You can view it here - https://reader-sable.vercel.app/
I built this project as an experiment and as something that could lead up to something I want. Essentially when I read blogs or posts on the internet and I really like them, I want to see more at that time. Yes, I know, I can follow the author and all but I want to know more authors writing about this stuff at that point in time.
This experiment was born out of that. And since I'm doing a lot of ML stuff, I decided to experiment with topic modelling. You can check it all out on my devlog - itskeane.info/blog/reader
This process occurs in 4 steps
- Acquiring data by scraping Substack
- Cleaning the data by cleaning all the markdown files
- Topic modelling on the data
- Embedding the topics and other metadata for each post
- Building the graph by querying the vector database
- Reading the graph and bundling it.
For steps 1-5, refer to the HOW_TO.md for details on how to acquire the data.

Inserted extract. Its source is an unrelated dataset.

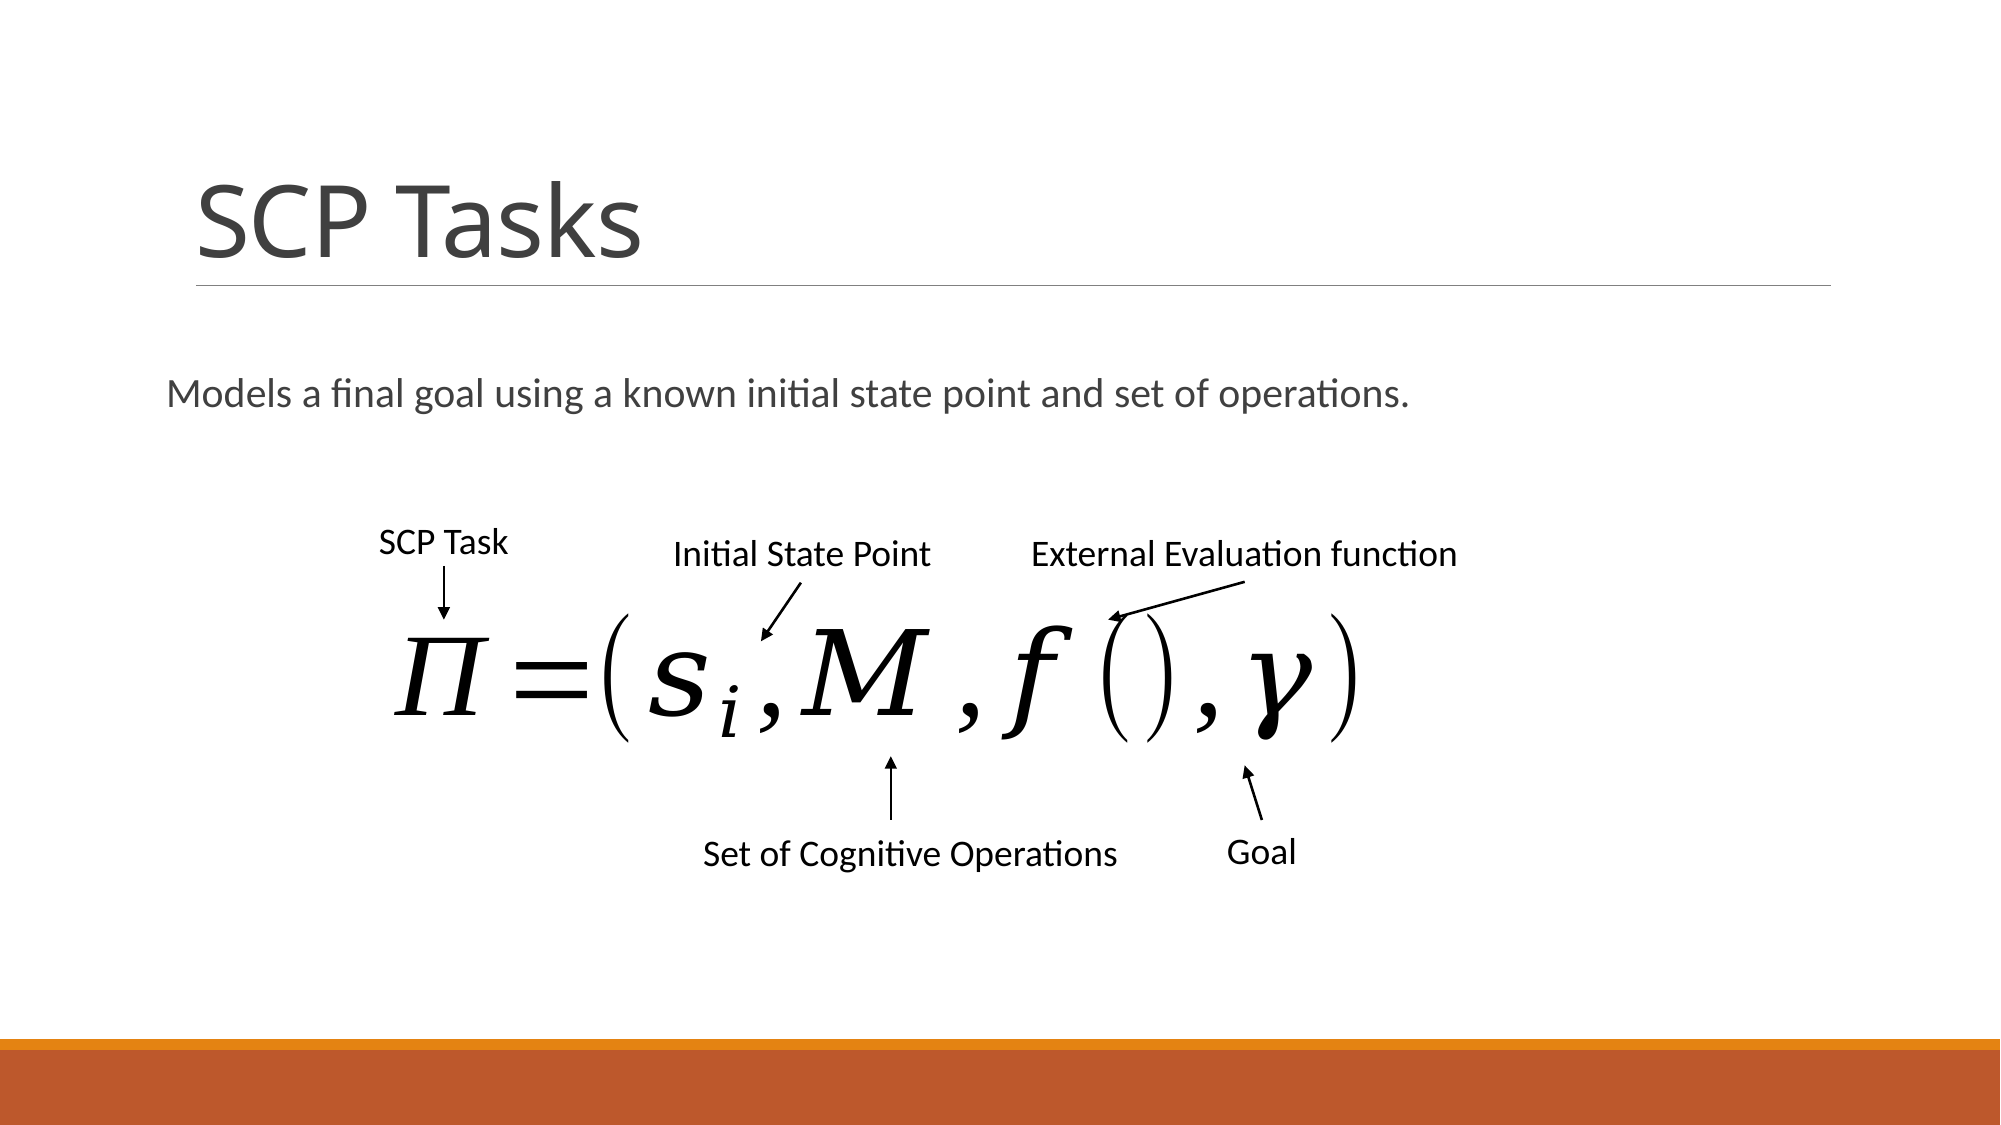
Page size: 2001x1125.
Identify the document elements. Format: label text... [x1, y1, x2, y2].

This was mostly borrowed from Nexus. I changed the stuff for accessing the nodes and how the panel displayed. When you finish steps 1-5, you should have a graphData.json file. This must be moved to the frontend
folder.
Then you can run the following the frontend
folder
npm i
npm run dev
This will build the bundle.js
file and then you can view index.html
. Any changes to index.js is then reflected.
To run this, you need to follow the steps above and then navigate to the frontend/ directory and then
npm i
npm run start
This will generate a bundle.js
and then you can open index.html in your favourite browser :).
WARNING: This is no way meant to be production ready. I cooked this up in a weekend. Please don't take it too seriously
The code is majorly forked from Nexus.
- I made changes to the frontend for rendering.
- I made changes to how the data is collected, stored, embedded and subsquently queried.
- I reordered and deleted all the exiguous files.